CityLife

Halle tunes in to festive cheer with Trelawny

Petroc Trelawny Petroc Trelawny

’Tis the season to be carolling, and the Hallé know all about that.

They have five carol concerts to offer over between now and Wednesday night – two of them on Sunday.

They’re all hosted by BBC radio and TV classical music presenter Petroc Trelawny, who’s become a familiar face at the Bridgewater Hall in recent years, introducing live concerts.

In fact he started presenting them from behind a microphone in his brief time based in Manchester, which was in 1997 – five years after his dulcet Cornish tones were first heard on Classic FM.

Petroc’s a bit of a shrinking violet when it comes to his own musical accomplishments, but he confesses to having learned to play the piano, and even doing a bit of singing in talent contests, as a boy.

“I grew up in a military family,” he says. “My father had no interest in music and claimed to be ‘tone-deaf’ – but my mother was very musical and was a church organist. She had a big collection of records and always had Radio 3 on.”

And even in the village of St Martin in Cornwall there was live music going on around them. “There was the International Musicians Seminar at Prussia Cove each year, and we could hear the Bournemouth Symphony Orchestra and performances by Duchy Opera and other musical events at Truro Cathedral, with chamber music concerts here and there.”

His piano teacher was a personality. “She was a wonderful teacher, quite elderly but rather glamorous, with two Pekinese dogs and smelling faintly of mothballs,” he recalls. “She had had a performing career in India in her earlier life.

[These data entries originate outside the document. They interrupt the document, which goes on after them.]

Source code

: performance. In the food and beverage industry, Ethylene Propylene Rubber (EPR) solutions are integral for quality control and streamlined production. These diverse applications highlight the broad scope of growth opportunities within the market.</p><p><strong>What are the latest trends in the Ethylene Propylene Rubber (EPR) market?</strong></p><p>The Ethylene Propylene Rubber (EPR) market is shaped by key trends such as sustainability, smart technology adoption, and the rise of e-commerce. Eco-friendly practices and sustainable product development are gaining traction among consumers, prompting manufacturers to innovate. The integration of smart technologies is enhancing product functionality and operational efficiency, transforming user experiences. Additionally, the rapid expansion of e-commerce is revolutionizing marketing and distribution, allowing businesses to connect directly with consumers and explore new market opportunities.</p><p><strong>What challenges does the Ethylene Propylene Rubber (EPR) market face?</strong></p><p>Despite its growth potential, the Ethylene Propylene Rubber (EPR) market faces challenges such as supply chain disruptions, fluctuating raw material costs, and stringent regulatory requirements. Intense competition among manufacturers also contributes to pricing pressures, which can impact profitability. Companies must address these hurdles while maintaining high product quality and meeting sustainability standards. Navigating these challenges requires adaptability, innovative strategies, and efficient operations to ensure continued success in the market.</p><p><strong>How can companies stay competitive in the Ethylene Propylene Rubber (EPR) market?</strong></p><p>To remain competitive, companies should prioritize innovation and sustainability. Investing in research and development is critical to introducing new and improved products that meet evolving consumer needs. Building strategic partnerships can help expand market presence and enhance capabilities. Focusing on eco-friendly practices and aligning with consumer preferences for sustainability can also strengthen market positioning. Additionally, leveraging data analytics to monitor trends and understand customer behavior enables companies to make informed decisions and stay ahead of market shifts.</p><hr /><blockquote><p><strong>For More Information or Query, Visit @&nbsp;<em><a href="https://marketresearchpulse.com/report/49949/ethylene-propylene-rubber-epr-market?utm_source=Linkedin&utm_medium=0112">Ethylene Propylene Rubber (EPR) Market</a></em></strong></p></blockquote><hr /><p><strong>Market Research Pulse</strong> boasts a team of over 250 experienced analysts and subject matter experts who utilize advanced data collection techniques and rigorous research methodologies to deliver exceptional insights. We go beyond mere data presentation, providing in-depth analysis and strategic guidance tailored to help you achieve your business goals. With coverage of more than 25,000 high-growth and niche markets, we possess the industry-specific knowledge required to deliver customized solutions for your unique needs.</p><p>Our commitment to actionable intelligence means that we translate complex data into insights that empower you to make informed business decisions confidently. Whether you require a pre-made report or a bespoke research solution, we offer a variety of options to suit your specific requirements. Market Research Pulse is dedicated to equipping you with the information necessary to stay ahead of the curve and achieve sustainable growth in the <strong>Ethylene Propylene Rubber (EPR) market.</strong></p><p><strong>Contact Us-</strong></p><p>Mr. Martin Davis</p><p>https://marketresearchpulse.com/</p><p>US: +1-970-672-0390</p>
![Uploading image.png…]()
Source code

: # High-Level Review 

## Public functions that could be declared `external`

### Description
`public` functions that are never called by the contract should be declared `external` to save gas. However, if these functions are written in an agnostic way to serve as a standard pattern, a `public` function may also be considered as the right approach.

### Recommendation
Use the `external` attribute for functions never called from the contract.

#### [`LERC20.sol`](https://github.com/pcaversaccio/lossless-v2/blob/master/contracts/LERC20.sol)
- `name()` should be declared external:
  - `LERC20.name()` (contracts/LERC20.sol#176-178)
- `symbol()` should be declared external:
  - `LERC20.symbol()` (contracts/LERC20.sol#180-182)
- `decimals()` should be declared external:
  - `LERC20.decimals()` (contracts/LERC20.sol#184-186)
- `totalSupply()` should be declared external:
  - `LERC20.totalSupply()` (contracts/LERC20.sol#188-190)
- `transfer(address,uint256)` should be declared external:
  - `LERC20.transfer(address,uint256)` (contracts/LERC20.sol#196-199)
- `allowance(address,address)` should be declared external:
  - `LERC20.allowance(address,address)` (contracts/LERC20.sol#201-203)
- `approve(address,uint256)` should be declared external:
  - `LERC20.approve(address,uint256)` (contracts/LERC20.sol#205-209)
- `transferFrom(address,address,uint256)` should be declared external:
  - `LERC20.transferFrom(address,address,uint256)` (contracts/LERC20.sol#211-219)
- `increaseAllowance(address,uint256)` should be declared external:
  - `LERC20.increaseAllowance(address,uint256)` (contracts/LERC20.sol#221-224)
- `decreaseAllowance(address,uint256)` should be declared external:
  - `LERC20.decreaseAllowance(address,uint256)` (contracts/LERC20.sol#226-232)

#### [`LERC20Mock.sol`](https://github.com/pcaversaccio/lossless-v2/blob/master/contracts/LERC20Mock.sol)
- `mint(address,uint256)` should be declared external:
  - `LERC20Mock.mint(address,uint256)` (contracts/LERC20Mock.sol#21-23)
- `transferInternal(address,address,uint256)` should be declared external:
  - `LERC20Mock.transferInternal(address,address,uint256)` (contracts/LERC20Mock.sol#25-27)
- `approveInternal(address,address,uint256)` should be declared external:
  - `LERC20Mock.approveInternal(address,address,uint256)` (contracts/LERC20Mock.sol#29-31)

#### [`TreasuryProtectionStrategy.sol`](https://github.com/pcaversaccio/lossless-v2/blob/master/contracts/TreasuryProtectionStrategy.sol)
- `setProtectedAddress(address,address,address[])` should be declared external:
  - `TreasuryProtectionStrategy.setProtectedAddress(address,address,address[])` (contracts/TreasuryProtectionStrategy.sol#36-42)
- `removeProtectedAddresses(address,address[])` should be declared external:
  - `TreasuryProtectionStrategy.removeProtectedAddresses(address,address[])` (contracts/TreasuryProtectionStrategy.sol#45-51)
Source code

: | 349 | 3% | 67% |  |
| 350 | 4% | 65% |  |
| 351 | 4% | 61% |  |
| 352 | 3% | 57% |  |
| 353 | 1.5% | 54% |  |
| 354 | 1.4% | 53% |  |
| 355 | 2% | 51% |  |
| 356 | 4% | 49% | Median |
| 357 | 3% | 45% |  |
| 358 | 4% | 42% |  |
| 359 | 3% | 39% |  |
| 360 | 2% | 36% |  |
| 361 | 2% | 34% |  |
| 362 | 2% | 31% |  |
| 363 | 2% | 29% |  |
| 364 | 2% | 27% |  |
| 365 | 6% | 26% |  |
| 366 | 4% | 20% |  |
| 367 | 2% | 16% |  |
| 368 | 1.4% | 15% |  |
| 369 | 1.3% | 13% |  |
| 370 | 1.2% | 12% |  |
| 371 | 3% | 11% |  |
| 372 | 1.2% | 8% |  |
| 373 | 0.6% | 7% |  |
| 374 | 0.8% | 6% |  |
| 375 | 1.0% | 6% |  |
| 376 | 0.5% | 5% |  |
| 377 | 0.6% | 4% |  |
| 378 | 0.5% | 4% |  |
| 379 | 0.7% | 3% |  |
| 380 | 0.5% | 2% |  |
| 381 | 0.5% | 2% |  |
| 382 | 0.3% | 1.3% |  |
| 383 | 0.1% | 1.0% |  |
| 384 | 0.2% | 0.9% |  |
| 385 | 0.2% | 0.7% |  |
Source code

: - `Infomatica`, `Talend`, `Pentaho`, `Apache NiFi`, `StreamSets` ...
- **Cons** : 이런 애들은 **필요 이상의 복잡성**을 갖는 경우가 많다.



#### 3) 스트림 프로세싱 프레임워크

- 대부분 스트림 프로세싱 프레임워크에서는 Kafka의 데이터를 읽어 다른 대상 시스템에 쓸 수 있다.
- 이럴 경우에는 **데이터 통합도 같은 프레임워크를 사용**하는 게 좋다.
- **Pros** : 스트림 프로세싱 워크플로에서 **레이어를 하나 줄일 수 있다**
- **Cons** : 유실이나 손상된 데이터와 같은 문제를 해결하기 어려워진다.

“I did my grades with her, but after that it was the old thing of not wanting to practise.”

His real love was radio – so much so that he had a slot on the local community station while he was still at school and missed his A-level mocks because he was on air at the time.

“Fortunately, the signal wasn’t strong enough to be picked up where I was at school, or I might have been in deep trouble.”

He managed to avoid university entry and got a job at the BBC in Exeter instead. And since then he attributes his career to ‘luck and being in the right place at the right time’.

Music continued to be a part of his life, but he didn’t expect it to be central to his career – until he happened to be working in Hong Kong when one of the founding bosses of Classic FM, a parachute jumping enthusiast, was there ‘collecting drop zones’, as they put it.

“He heard me and it turned out that they lost the person who was due to present the afternoon show, just three weeks before the launch, and my name came up.

“I realised that the future of English language broadcasting in Hong Kong might not be too bright and joined Classic FM.”

He is full of enthusiasm for the Hallé’s carol concerts.

“The orchestra take them very seriously. They’re well prepared, and there’s a real sense that they are an important part of the calendar.

“They’re genuine musical events as well – and there’ll be a few surprises in the programmes.

“And they represent the whole Hallé family – the Hallé Children’s Choir and Youth Choir as well as the main Hallé Choir.

“We have a lot of fun back-stage – the youth choir in particular always try to persuade me to try to humiliate the conductor by giving him a silly hat to wear, or something like that.”

So watch out, Timothy Redmond, conductor for all the carol concerts. You have been warned.